Set problem 1> In the scheduler patch thread, why does checking the balance due time before acquiring sched_balance_running reduce overhead? Answer in one to three sentences.
Set problem 2> Continue the scheduler patch thread from the point where it stops.

Excerpt>
○ ○ ○ ○ ○ ○ ○

Re: [PATCH] sched: Skip useless sched_balance_running acquisition if load balance is not due

From: Mel Gorman
Date: Mon Oct 27 2025 - 14:09:01 EST


On Fri, Jun 06, 2025 at 03:51:34PM +0200, Vincent Guittot wrote:
> On Wed, 16 Apr 2025 at 05:51, Tim Chen <tim.c.chen@xxxxxxxxxxxxxxx> wrote:
> >
> > At load balance time, balance of last level cache domains and
> > above needs to be serialized. The scheduler checks the atomic var
> > sched_balance_running first and then see if time is due for a load
> > balance. This is an expensive operation as multiple CPUs can attempt
> > sched_balance_running acquisition at the same time.
> >
> > On a 2 socket Granite Rapid systems enabling sub-numa cluster and
> > running OLTP workloads, 7.6% of cpu cycles are spent on cmpxchg of
> > sched_balance_running. Most of the time, a balance attempt is aborted
> > immediately after acquiring sched_balance_running as load balance time
> > is not due.
> >
> > Instead, check balance due time first before acquiring
> > sched_balance_running. This skips many useless acquisitions
> > of sched_balance_running and knocks the 7.6% CPU overhead on
> > sched_balance_domain() down to 0.05%. Throughput of the OLTP workload
> > improved by 11%.

○ ○ ○ ○ ○ ○ ○

Listed entries>
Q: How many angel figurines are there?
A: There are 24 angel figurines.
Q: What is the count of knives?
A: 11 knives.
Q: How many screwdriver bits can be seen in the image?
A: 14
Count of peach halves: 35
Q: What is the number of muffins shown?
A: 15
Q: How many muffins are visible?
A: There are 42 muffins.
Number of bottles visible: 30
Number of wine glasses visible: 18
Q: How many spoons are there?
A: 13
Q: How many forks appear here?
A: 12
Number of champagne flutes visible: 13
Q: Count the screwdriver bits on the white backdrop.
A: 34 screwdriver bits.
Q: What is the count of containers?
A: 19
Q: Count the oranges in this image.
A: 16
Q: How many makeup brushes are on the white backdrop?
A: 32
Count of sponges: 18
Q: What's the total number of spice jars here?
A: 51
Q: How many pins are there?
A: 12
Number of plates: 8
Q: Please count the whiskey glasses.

○ ○ ○ ○ ○ ○ ○

Task result 1> Acquiring sched_balance_running is expensive because multiple CPUs can attempt the acquisition at the same time. Most attempts are aborted right after acquisition because load balance time is not due. Checking the due time first skips these useless acquisitions, which cut the overhead on sched_balance_domain() from 7.6% to 0.05%.

Task result 2>
> >
> > Signed-off-by: Tim Chen <tim.c.chen@xxxxxxxxxxxxxxx>
> > Reported-by: Mohini Narkhede <mohini.narkhede@xxxxxxxxx>
> > Tested-by: Mohini Narkhede <mohini.narkhede@xxxxxxxxx>
>
> Reviewed-by: Vincent Guittot <vincent.guittot@xxxxxxxxxx>
>

Reviewed-by: Mel Gorman <mgorman@xxxxxxxxxxxxxxxxxxx>

I've been missing for a while and even now on reduced workload so I'm
only looking at this patch now. It was never merged, but why? It looks
like a no-brainer to avoid an atomic operation with minimal effort even
if it only applies to balancing across NUMA domains.

Performance looks better for a small number of workloads on multi-socket
machines including some Zen variants. Most results were neutral which is
not very surprising given the path affected. I made no effort to determine
how hot this particular path is for any of the tested workloads but nothing
obviously superceded this patch or made it irrelevant.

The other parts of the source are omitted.